- Exercise: Reproduce the following lines verbatim across all of the material, omitting the pictures from your answer.

(Records drawn from a dataset)
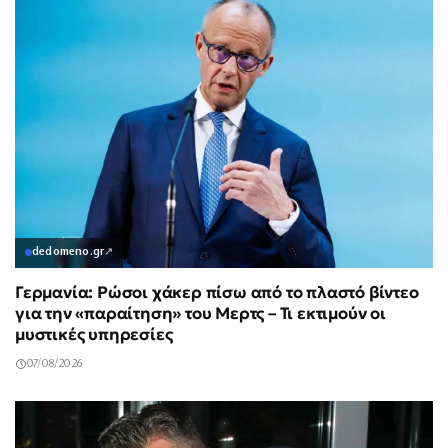
dedomeno.gr
↗
Γερμανία: Ρώσοι χάκερ πίσω από το πλαστό βίντεο
για την «παραίτηση» του Μερτς – Τι εκτιμούν οι
μυστικές υπηρεσίες
07/08/2026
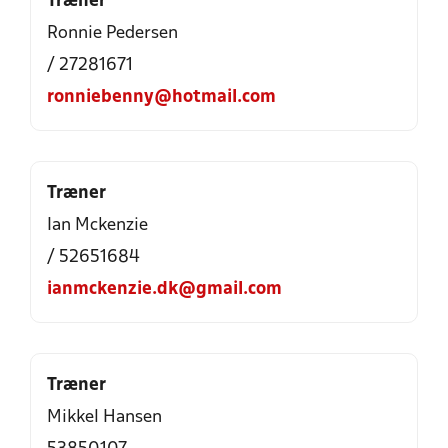
Træner
Ronnie Pedersen
/ 27281671
ronniebenny@hotmail.com
Træner
Ian Mckenzie
/ 52651684
ianmckenzie.dk@gmail.com
Træner
Mikkel Hansen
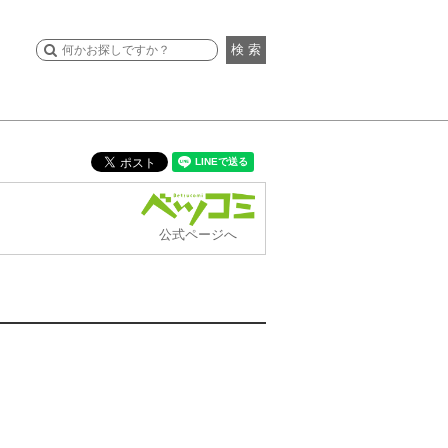
検 索
公式ページへ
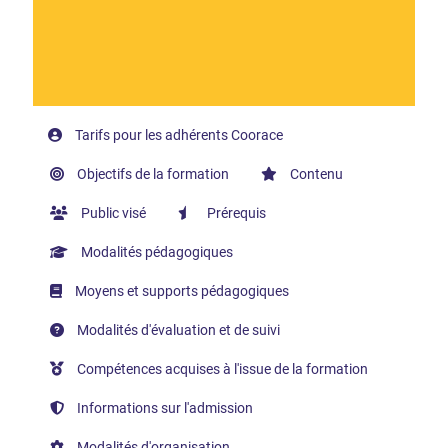
Tarifs pour les adhérents Coorace
Objectifs de la formation
Contenu
Public visé
Prérequis
Modalités pédagogiques
Moyens et supports pédagogiques
Modalités d'évaluation et de suivi
Compétences acquises à l'issue de la formation
Informations sur l'admission
Modalités d'organisation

- Answer for this exercise:
dedomeno.gr
↗
Γερμανία: Ρώσοι χάκερ πίσω από το πλαστό βίντεο
για την «παραίτηση» του Μερτς – Τι εκτιμούν οι
μυστικές υπηρεσίες
07/08/2026
Træner
Ronnie Pedersen
/ 27281671
ronniebenny@hotmail.com
Træner
Ian Mckenzie
/ 52651684
ianmckenzie.dk@gmail.com
Træner
Mikkel Hansen
検 索
公式ページへ
Tarifs pour les adhérents Coorace
Objectifs de la formation
Contenu
Public visé
Prérequis
Modalités pédagogiques
Moyens et supports pédagogiques
Modalités d'évaluation et de suivi
Compétences acquises à l'issue de la formation
Informations sur l'admission
Modalités d'organisation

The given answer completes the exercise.